Bernd Polster (born 22 June 1952) is an author.[1] He spent the first eleven years of his life in the village Winsen an der Aller in Northern Germany. As he was visiting secondary school in Celle he cofounded and designed the prize winning school magazine bi; 1970 its second issue was illegelized because of an educational "sex supplement". He studied in Bochum, where he listened to the lectures of the marxist philosopher Leo Kofler, and in Bonn. His main field of interest was „Kritik der bürgerlichen Wissenschaft“ (Critique of bourgeois science). He was awarded his diploma in psychology - instead of the required experiment - for a philosophical thesis on the topic „Wissen als Vorraussetzung wissenschaftlichen Lernens" (Knowledge as a requirement for scientific learning), an examination of the incompetences of academical psychology.
After some years as school psychologist in Ahrweiler and Cologne he picked up an interest for photography and art.

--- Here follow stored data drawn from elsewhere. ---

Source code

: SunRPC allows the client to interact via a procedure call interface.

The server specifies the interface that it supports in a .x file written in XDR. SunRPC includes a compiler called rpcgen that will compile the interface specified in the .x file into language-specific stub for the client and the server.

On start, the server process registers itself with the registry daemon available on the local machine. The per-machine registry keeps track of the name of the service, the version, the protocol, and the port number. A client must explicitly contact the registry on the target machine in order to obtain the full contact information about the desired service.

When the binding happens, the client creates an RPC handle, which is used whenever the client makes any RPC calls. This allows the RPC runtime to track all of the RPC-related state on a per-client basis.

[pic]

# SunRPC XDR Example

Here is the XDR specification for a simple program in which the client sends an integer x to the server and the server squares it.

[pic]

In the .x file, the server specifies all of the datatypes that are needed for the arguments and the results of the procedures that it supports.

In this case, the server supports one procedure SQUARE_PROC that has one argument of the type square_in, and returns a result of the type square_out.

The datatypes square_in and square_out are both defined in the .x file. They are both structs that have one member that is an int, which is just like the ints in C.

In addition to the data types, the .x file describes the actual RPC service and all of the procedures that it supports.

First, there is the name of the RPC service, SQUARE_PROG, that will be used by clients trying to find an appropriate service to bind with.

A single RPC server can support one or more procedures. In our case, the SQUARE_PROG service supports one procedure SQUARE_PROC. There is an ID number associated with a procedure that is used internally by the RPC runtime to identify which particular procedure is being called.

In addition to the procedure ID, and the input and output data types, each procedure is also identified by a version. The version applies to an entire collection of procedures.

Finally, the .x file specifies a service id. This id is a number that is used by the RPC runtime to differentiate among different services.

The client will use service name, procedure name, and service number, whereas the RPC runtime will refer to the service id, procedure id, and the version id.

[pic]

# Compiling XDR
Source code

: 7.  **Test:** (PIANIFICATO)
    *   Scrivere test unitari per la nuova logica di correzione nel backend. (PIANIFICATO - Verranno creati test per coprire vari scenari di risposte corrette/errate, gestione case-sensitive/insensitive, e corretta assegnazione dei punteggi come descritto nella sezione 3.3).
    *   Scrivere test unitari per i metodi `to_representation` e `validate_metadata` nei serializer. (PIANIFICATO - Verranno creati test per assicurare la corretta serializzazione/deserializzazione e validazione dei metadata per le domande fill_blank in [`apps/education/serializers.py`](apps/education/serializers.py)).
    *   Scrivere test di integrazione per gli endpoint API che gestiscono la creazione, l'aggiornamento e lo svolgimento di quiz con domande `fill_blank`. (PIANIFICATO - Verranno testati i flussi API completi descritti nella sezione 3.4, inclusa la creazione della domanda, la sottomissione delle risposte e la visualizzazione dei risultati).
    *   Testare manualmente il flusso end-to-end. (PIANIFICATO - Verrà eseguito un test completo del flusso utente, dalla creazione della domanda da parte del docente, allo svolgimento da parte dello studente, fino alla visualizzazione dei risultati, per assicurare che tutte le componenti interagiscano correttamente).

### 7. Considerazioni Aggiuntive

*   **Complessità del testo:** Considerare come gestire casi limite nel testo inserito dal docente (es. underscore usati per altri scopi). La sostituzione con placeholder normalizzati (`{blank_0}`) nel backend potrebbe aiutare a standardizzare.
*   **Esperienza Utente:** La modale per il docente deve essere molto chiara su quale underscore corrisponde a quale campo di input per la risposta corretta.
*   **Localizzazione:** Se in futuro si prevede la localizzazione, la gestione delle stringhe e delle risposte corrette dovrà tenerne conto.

Exhibitions with collages, drawings, and photographs of punk musicians and shut down filling stations followed. In 1980 he began working as freelance author.
Since the late Nineties Bernd Polster has been running normalbuch as chief editor and art director, an office for the conceptual design and production of illustrated books (book packaging), with Eduard Rühmann (founder of normal records, one of the early German independent labels), as well as formguide.de, an internet platform for German furniture and home accessory design. Followed by formweh.de, a design blog. As an author and editor of many design books he is seen[by whom?] as a renowned expert on international design history.
He lives in Bonn with his wife and two children.